Remodel An Old Pergola
If your pergola is looking worn down with age, or looks too bland for the rest of your backyard paradise, perhaps it's time to do a bit of remodeling. You can turn your old pergola into something amazing without spending an arm and a leg on a new one, or wasting too much free time building one from scratch. Below are some pergola ideas that will help you to remodel yours.
1. Inspect Your Pergola
Inspect your pergola for any pieces that will need replacing or at least sanding and fixing up. Look for splintering, insect infestation and fungi such as dry rot. Minor damage, like slight splintering, may only require a sander. Fungi calls for replacement, as do many infestations. If there is an infestation, call an exterminator.
If your pergola’s posts are embedded in the ground, dig out around it (at least on one side) to ensure there is no damage at the base, especially water damage.
2. Plan it Out
Decide what your end product should look like, and what it will take to get there. Is a new stain or lacquer all you want? Do you want to make it wider or longer? Maybe you want to add more shade, or a nice bevel cut on the ends of your boards. Just remember to account for fixing or replacing any problems found during inspection. Search online for pictures or pergola construction plans for fresh ideas.
3. Replacing Lumber
Whether you think you have to or not, now is a good time to simply break down all the pieces of your pergola, if possible. Anything damaged beyond repair needs replacing. This also means re-staining it to at least match what you already have, but that comes later. Make sure new pieces are cut to match the ones remaining. You may want to cut all new crossbeams or all new support beams in order to increase the length and/or width of your pergola. You can also adjust the design of the crossbeams and support beams to allow for more shade.
4. Bevel Cuts and More
Many pergolas have at least a curved bevel cut on the end of each crossbeam and support beam. If yours already has them, lay one of your boards on top of your new, replacement boards and trace the outline to get an identical cut. If you don’t have a cut, get a curve template (if you don’t have one, any hardware store can help) and make your cut with a jigsaw.
5. Stripping and Sanding
If you decide to re-stain or re-lacquer your wood, especially when going with a lighter color, you’ll need a stripper to get the sealer off, followed by a sander. Sand down any rough areas left over from the cutting.

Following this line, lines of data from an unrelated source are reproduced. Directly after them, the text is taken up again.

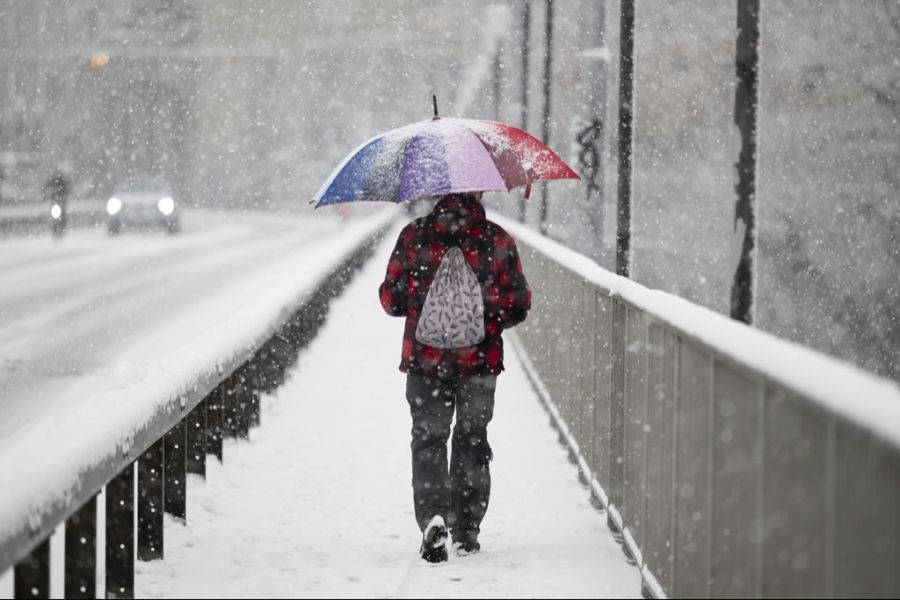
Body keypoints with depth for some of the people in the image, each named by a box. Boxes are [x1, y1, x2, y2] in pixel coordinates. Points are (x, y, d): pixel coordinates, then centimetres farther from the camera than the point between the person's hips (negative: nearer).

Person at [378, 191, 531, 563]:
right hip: (479, 361, 0)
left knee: (428, 438, 7)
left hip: (425, 360, 0)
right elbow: (517, 306, -1)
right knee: (472, 441, 14)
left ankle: (433, 516, -15)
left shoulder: (413, 237, -4)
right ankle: (467, 532, 16)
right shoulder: (497, 240, -5)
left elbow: (391, 299, 0)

6. Stain/Lacquer and Reassembly
As an outdoor piece, it's a good idea to stain or lacquer the wood first, then reassemble, to best protect it against the elements. However, if you plan on using construction adhesive combined with nails or screws to reattach pieces, stain or lacquer works against the hold of the adhesive and can be applied last. Otherwise, don’t apply it where you’ll be using the adhesive.